Task instructions:
Please turn every line of the listing below into a numbered list, leaving out any blank lines.

▼▼▼

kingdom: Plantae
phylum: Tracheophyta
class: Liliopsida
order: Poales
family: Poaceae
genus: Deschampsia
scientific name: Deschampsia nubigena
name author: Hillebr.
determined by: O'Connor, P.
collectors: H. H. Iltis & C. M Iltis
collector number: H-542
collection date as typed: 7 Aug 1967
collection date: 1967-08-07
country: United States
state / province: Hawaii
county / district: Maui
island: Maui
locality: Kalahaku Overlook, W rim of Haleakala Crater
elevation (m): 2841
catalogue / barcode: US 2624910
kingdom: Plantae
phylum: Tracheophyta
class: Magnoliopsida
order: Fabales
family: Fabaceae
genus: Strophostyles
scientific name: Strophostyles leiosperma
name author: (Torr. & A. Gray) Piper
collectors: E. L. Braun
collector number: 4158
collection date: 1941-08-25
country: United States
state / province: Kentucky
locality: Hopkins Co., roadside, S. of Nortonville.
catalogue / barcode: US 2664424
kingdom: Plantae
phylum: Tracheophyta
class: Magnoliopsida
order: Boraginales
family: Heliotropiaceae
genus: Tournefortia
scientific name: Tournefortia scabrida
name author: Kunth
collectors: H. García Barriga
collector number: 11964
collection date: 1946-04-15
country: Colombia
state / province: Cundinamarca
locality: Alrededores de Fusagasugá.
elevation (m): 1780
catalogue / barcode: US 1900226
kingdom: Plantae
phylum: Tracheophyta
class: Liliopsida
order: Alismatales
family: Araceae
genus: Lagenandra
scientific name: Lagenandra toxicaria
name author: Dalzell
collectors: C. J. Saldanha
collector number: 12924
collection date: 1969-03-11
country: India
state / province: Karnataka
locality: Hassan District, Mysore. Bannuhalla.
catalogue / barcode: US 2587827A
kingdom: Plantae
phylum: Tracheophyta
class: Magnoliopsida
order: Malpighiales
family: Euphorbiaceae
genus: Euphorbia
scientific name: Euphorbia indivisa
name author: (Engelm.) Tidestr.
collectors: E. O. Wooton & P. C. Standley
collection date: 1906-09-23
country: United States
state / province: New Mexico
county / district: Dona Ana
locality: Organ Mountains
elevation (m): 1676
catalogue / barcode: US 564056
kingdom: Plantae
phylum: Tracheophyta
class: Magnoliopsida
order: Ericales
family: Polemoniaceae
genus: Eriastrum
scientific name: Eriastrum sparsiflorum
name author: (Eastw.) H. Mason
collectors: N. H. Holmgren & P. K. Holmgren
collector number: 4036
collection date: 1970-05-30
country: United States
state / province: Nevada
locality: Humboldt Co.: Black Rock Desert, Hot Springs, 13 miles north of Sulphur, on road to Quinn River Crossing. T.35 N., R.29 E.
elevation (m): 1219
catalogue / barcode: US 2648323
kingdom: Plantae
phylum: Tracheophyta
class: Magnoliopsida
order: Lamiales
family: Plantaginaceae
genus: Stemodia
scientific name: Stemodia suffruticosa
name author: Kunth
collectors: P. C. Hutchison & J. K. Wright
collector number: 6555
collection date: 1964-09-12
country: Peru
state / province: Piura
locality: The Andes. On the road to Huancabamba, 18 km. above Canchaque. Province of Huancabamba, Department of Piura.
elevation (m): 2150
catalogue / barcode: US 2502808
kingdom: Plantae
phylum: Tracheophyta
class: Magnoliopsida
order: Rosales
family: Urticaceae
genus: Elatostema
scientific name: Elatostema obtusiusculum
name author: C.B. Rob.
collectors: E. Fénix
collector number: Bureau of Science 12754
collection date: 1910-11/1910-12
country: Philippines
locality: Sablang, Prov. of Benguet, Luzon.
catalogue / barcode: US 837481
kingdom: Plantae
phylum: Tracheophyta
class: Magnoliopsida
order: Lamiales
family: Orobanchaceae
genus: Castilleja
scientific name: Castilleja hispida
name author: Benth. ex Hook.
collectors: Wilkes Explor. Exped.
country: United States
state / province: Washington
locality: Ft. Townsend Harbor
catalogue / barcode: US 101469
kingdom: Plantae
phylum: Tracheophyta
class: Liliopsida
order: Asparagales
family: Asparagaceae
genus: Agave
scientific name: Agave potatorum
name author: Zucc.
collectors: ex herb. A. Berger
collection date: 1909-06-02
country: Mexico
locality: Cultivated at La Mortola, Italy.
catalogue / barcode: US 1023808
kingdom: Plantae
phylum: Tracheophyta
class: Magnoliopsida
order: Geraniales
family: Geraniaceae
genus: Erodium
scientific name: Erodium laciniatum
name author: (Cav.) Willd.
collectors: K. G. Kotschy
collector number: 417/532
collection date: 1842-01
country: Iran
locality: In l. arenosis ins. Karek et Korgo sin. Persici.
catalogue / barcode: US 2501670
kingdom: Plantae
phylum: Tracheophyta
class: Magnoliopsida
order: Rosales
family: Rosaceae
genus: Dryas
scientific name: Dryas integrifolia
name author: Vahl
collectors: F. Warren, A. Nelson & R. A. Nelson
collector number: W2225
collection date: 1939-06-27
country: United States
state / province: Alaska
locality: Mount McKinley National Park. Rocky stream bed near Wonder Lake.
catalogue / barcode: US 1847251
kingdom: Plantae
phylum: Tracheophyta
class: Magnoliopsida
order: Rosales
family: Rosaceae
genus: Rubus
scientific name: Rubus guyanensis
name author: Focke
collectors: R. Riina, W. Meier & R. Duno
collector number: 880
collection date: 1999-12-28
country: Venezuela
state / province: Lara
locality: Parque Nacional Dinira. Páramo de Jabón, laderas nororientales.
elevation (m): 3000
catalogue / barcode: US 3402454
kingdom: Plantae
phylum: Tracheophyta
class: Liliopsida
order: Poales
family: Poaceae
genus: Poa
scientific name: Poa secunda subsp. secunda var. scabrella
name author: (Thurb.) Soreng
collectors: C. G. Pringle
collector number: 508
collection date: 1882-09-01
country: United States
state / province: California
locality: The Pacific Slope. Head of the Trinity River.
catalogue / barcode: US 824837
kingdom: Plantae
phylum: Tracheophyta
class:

▲▲▲

Reply to the task:
1. kingdom: Plantae
2. phylum: Tracheophyta
3. class: Liliopsida
4. order: Poales
5. family: Poaceae
6. genus: Deschampsia
7. scientific name: Deschampsia nubigena
8. name author: Hillebr.
9. determined by: O'Connor, P.
10. collectors: H. H. Iltis & C. M Iltis
11. collector number: H-542
12. collection date as typed: 7 Aug 1967
13. collection date: 1967-08-07
14. country: United States
15. state / province: Hawaii
16. county / district: Maui
17. island: Maui
18. locality: Kalahaku Overlook, W rim of Haleakala Crater
19. elevation (m): 2841
20. catalogue / barcode: US 2624910
21. kingdom: Plantae
22. phylum: Tracheophyta
23. class: Magnoliopsida
24. order: Fabales
25. family: Fabaceae
26. genus: Strophostyles
27. scientific name: Strophostyles leiosperma
28. name author: (Torr. & A. Gray) Piper
29. collectors: E. L. Braun
30. collector number: 4158
31. collection date: 1941-08-25
32. country: United States
33. state / province: Kentucky
34. locality: Hopkins Co., roadside, S. of Nortonville.
35. catalogue / barcode: US 2664424
36. kingdom: Plantae
37. phylum: Tracheophyta
38. class: Magnoliopsida
39. order: Boraginales
40. family: Heliotropiaceae
41. genus: Tournefortia
42. scientific name: Tournefortia scabrida
43. name author: Kunth
44. collectors: H. García Barriga
45. collector number: 11964
46. collection date: 1946-04-15
47. country: Colombia
48. state / province: Cundinamarca
49. locality: Alrededores de Fusagasugá.
50. elevation (m): 1780
51. catalogue / barcode: US 1900226
52. kingdom: Plantae
53. phylum: Tracheophyta
54. class: Liliopsida
55. order: Alismatales
56. family: Araceae
57. genus: Lagenandra
58. scientific name: Lagenandra toxicaria
59. name author: Dalzell
60. collectors: C. J. Saldanha
61. collector number: 12924
62. collection date: 1969-03-11
63. country: India
64. state / province: Karnataka
65. locality: Hassan District, Mysore. Bannuhalla.
66. catalogue / barcode: US 2587827A
67. kingdom: Plantae
68. phylum: Tracheophyta
69. class: Magnoliopsida
70. order: Malpighiales
71. family: Euphorbiaceae
72. genus: Euphorbia
73. scientific name: Euphorbia indivisa
74. name author: (Engelm.) Tidestr.
75. collectors: E. O. Wooton & P. C. Standley
76. collection date: 1906-09-23
77. country: United States
78. state / province: New Mexico
79. county / district: Dona Ana
80. locality: Organ Mountains
81. elevation (m): 1676
82. catalogue / barcode: US 564056
83. kingdom: Plantae
84. phylum: Tracheophyta
85. class: Magnoliopsida
86. order: Ericales
87. family: Polemoniaceae
88. genus: Eriastrum
89. scientific name: Eriastrum sparsiflorum
90. name author: (Eastw.) H. Mason
91. collectors: N. H. Holmgren & P. K. Holmgren
92. collector number: 4036
93. collection date: 1970-05-30
94. country: United States
95. state / province: Nevada
96. locality: Humboldt Co.: Black Rock Desert, Hot Springs, 13 miles north of Sulphur, on road to Quinn River Crossing. T.35 N., R.29 E.
97. elevation (m): 1219
98. catalogue / barcode: US 2648323
99. kingdom: Plantae
100. phylum: Tracheophyta
101. class: Magnoliopsida
102. order: Lamiales
103. family: Plantaginaceae
104. genus: Stemodia
105. scientific name: Stemodia suffruticosa
106. name author: Kunth
107. collectors: P. C. Hutchison & J. K. Wright
108. collector number: 6555
109. collection date: 1964-09-12
110. country: Peru
111. state / province: Piura
112. locality: The Andes. On the road to Huancabamba, 18 km. above Canchaque. Province of Huancabamba, Department of Piura.
113. elevation (m): 2150
114. catalogue / barcode: US 2502808
115. kingdom: Plantae
116. phylum: Tracheophyta
117. class: Magnoliopsida
118. order: Rosales
119. family: Urticaceae
120. genus: Elatostema
121. scientific name: Elatostema obtusiusculum
122. name author: C.B. Rob.
123. collectors: E. Fénix
124. collector number: Bureau of Science 12754
125. collection date: 1910-11/1910-12
126. country: Philippines
127. locality: Sablang, Prov. of Benguet, Luzon.
128. catalogue / barcode: US 837481
129. kingdom: Plantae
130. phylum: Tracheophyta
131. class: Magnoliopsida
132. order: Lamiales
133. family: Orobanchaceae
134. genus: Castilleja
135. scientific name: Castilleja hispida
136. name author: Benth. ex Hook.
137. collectors: Wilkes Explor. Exped.
138. country: United States
139. state / province: Washington
140. locality: Ft. Townsend Harbor
141. catalogue / barcode: US 101469
142. kingdom: Plantae
143. phylum: Tracheophyta
144. class: Liliopsida
145. order: Asparagales
146. family: Asparagaceae
147. genus: Agave
148. scientific name: Agave potatorum
149. name author: Zucc.
150. collectors: ex herb. A. Berger
151. collection date: 1909-06-02
152. country: Mexico
153. locality: Cultivated at La Mortola, Italy.
154. catalogue / barcode: US 1023808
155. kingdom: Plantae
156. phylum: Tracheophyta
157. class: Magnoliopsida
158. order: Geraniales
159. family: Geraniaceae
160. genus: Erodium
161. scientific name: Erodium laciniatum
162. name author: (Cav.) Willd.
163. collectors: K. G. Kotschy
164. collector number: 417/532
165. collection date: 1842-01
166. country: Iran
167. locality: In l. arenosis ins. Karek et Korgo sin. Persici.
168. catalogue / barcode: US 2501670
169. kingdom: Plantae
170. phylum: Tracheophyta
171. class: Magnoliopsida
172. order: Rosales
173. family: Rosaceae
174. genus: Dryas
175. scientific name: Dryas integrifolia
176. name author: Vahl
177. collectors: F. Warren, A. Nelson & R. A. Nelson
178. collector number: W2225
179. collection date: 1939-06-27
180. country: United States
181. state / province: Alaska
182. locality: Mount McKinley National Park. Rocky stream bed near Wonder Lake.
183. catalogue / barcode: US 1847251
184. kingdom: Plantae
185. phylum: Tracheophyta
186. class: Magnoliopsida
187. order: Rosales
188. family: Rosaceae
189. genus: Rubus
190. scientific name: Rubus guyanensis
191. name author: Focke
192. collectors: R. Riina, W. Meier & R. Duno
193. collector number: 880
194. collection date: 1999-12-28
195. country: Venezuela
196. state / province: Lara
197. locality: Parque Nacional Dinira. Páramo de Jabón, laderas nororientales.
198. elevation (m): 3000
199. catalogue / barcode: US 3402454
200. kingdom: Plantae
201. phylum: Tracheophyta
202. class: Liliopsida
203. order: Poales
204. family: Poaceae
205. genus: Poa
206. scientific name: Poa secunda subsp. secunda var. scabrella
207. name author: (Thurb.) Soreng
208. collectors: C. G. Pringle
209. collector number: 508
210. collection date: 1882-09-01
211. country: United States
212. state / province: California
213. locality: The Pacific Slope. Head of the Trinity River.
214. catalogue / barcode: US 824837
215. kingdom: Plantae
216. phylum: Tracheophyta
217. class:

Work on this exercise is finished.